[Bounding boxes with keypoints]
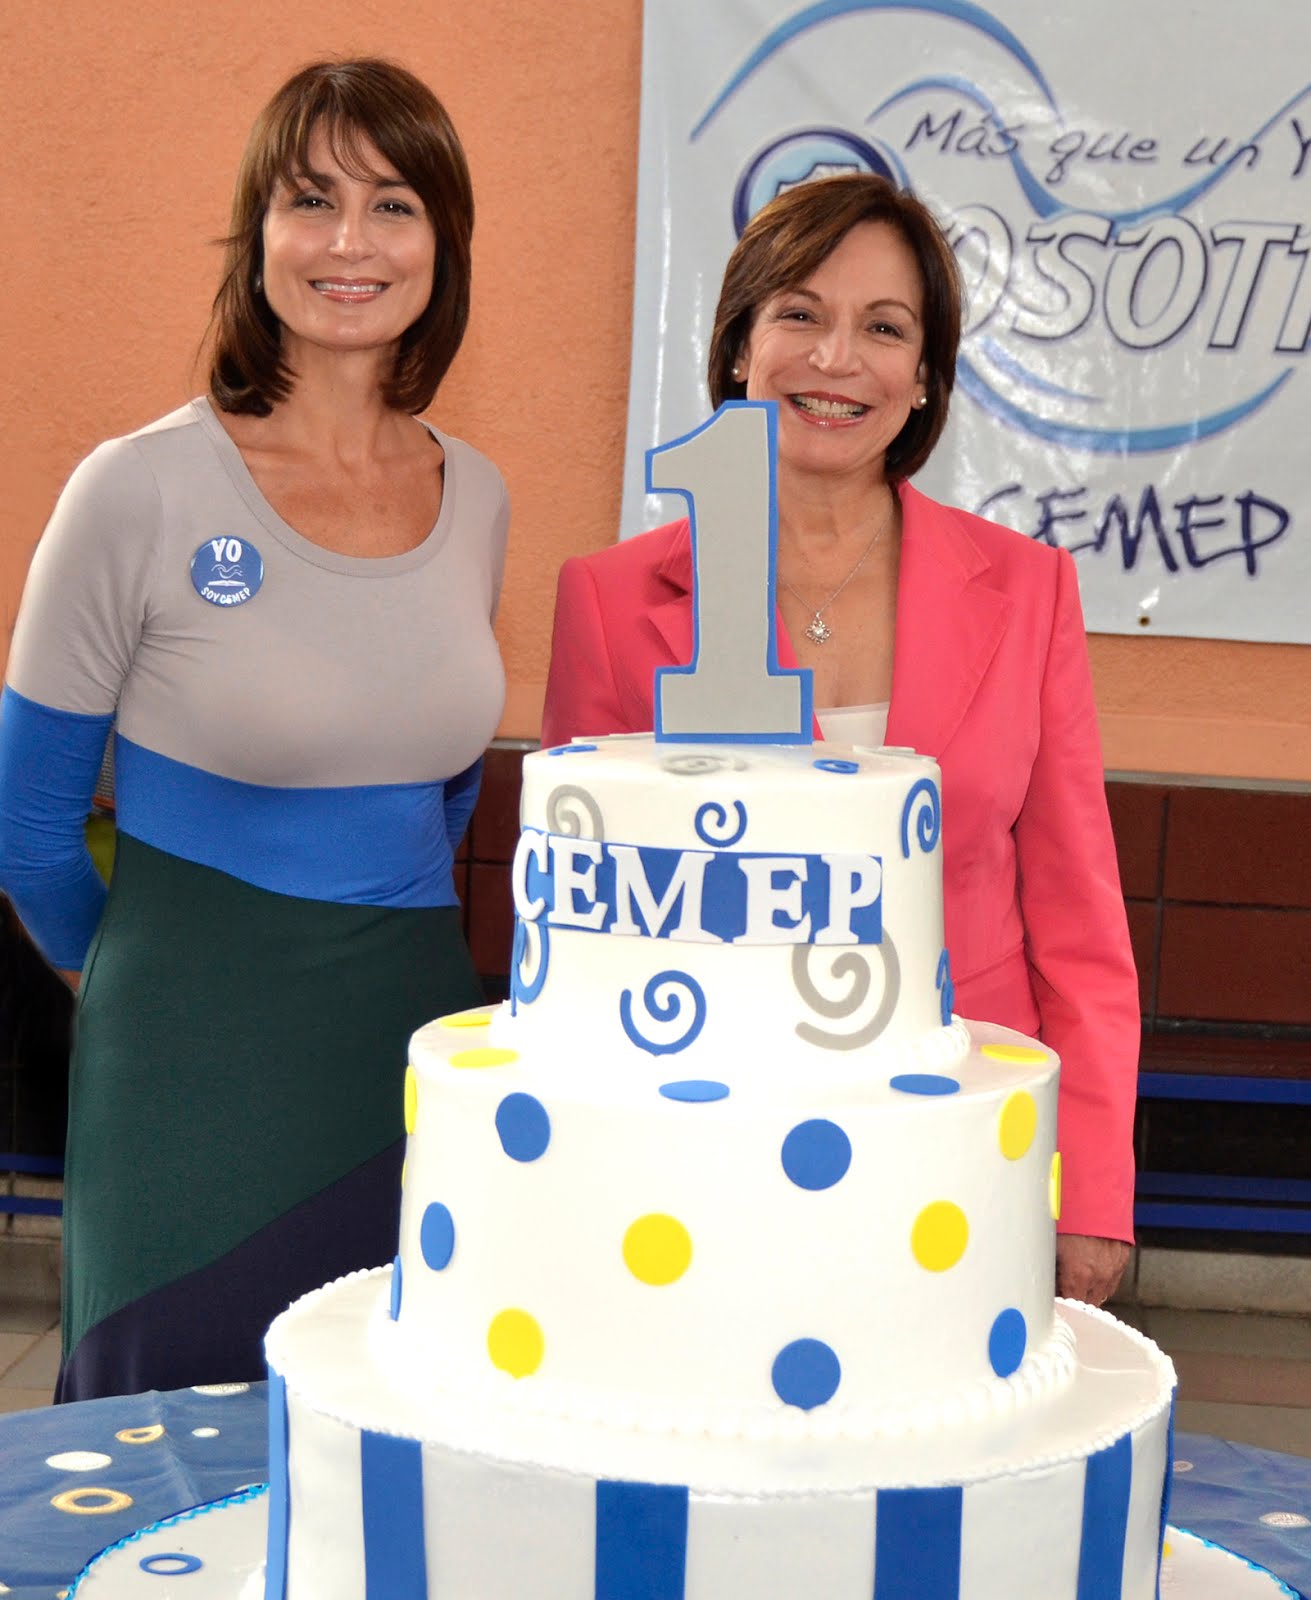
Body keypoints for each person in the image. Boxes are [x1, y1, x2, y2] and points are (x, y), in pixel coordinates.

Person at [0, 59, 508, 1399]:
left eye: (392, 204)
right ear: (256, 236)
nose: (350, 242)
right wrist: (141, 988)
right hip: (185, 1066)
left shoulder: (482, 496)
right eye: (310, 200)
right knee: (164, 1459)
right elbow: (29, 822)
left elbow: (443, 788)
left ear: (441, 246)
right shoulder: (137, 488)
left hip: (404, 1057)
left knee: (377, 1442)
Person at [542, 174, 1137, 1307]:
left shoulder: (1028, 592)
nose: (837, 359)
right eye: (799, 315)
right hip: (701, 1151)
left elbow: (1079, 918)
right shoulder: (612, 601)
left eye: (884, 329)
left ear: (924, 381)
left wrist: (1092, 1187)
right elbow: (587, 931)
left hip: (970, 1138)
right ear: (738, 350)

---

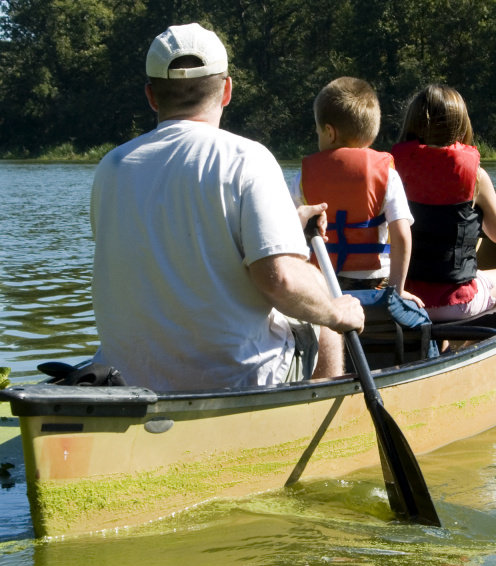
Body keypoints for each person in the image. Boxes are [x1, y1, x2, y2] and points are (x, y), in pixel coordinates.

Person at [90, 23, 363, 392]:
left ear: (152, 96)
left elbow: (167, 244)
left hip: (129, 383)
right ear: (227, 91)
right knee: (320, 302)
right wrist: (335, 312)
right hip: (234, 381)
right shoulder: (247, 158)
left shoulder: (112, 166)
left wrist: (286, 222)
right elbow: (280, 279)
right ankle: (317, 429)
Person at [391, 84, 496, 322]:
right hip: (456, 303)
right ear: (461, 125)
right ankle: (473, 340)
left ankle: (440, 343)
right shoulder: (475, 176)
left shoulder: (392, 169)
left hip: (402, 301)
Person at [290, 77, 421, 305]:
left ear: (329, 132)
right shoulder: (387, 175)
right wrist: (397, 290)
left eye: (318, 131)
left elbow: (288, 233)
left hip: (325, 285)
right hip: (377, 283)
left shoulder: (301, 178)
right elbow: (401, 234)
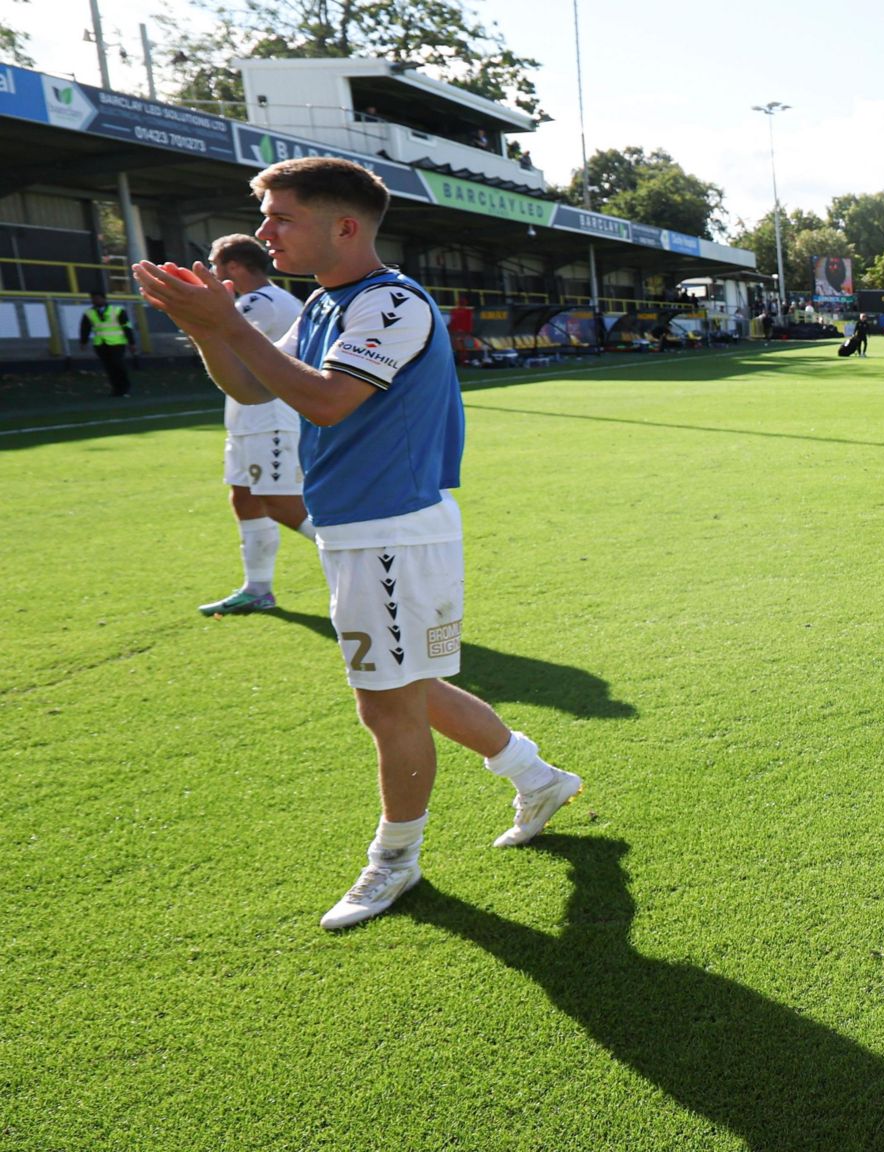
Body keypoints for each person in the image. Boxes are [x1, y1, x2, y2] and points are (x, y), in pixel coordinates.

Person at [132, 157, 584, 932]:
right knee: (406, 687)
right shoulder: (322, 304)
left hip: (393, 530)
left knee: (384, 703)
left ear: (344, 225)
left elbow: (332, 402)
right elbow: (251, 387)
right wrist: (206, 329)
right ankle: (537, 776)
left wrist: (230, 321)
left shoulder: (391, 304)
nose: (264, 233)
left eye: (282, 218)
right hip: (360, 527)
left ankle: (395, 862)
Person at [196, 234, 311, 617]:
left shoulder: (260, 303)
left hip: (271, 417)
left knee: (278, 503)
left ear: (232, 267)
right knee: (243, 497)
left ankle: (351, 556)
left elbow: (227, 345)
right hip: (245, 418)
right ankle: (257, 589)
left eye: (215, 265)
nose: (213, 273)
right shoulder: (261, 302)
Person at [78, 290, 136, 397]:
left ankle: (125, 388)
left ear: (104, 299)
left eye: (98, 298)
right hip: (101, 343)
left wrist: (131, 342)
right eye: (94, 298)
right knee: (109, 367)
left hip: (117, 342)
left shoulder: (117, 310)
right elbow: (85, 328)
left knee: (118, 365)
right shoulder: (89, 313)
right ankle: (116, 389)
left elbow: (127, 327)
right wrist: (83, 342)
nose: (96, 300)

--

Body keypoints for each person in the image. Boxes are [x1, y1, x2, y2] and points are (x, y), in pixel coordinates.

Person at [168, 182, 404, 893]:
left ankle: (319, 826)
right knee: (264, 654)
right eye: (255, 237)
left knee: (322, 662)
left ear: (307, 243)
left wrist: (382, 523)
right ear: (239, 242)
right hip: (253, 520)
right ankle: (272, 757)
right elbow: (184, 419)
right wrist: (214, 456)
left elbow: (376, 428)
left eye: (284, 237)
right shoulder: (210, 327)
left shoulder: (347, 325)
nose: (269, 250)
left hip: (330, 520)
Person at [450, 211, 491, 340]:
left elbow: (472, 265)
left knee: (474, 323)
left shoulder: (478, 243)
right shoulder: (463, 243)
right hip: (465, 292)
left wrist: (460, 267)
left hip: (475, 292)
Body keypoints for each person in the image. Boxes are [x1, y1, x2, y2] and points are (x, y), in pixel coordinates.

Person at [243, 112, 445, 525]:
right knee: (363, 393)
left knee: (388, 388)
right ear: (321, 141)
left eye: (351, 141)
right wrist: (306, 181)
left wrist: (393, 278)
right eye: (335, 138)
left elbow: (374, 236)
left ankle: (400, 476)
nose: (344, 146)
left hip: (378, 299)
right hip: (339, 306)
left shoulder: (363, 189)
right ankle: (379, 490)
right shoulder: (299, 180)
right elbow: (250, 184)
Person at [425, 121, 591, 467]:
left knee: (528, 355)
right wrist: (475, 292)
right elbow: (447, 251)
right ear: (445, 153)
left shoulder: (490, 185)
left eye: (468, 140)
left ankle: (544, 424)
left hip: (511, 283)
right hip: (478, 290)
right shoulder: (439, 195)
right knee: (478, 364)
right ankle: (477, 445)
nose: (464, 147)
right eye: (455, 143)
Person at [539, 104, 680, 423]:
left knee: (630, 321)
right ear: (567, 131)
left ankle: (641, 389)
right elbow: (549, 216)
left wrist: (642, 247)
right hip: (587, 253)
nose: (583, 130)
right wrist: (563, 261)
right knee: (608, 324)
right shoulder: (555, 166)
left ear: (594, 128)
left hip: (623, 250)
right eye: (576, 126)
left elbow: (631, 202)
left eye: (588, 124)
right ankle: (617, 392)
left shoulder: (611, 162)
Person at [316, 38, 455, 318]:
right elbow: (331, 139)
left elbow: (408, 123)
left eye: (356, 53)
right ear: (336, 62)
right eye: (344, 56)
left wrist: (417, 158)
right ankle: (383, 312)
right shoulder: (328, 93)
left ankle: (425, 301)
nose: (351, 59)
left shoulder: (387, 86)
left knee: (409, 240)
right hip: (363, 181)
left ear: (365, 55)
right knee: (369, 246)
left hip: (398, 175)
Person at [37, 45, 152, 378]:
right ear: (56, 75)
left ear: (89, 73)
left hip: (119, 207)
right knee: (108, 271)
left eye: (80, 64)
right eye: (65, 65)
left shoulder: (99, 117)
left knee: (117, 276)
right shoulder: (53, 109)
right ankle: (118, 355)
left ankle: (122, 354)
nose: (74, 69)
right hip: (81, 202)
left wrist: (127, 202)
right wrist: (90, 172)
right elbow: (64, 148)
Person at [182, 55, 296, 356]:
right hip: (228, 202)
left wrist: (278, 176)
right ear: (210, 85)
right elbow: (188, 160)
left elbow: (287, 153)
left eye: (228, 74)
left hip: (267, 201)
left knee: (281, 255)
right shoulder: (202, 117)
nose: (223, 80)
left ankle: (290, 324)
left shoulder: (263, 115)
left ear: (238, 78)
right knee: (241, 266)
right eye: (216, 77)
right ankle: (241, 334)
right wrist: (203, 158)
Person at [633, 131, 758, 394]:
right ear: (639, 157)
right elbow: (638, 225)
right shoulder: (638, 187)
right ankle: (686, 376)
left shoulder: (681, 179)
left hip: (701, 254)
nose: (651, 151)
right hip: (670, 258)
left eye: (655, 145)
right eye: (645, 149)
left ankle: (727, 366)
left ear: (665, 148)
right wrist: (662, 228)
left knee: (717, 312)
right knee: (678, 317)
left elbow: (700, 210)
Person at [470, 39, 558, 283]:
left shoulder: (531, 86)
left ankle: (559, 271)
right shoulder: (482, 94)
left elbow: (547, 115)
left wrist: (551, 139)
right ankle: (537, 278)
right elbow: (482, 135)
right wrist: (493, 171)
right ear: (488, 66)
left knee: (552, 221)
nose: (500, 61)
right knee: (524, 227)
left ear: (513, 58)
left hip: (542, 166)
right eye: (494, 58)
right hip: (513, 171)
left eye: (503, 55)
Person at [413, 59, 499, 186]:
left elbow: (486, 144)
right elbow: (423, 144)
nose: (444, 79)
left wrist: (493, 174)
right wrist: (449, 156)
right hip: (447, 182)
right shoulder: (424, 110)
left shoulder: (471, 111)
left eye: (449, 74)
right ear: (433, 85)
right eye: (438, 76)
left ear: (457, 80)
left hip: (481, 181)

> _What to do_
What you give back must be the stretch above, starting at the line with "right hip: (587, 253)" and ending at the line with "right ankle: (617, 392)", copied exactly.

> _Result for this task_
right hip: (587, 253)
nose: (583, 130)
right wrist: (563, 261)
right knee: (608, 324)
right shoulder: (555, 166)
left ear: (594, 128)
left hip: (623, 250)
right eye: (576, 126)
left elbow: (631, 202)
left eye: (588, 124)
right ankle: (617, 392)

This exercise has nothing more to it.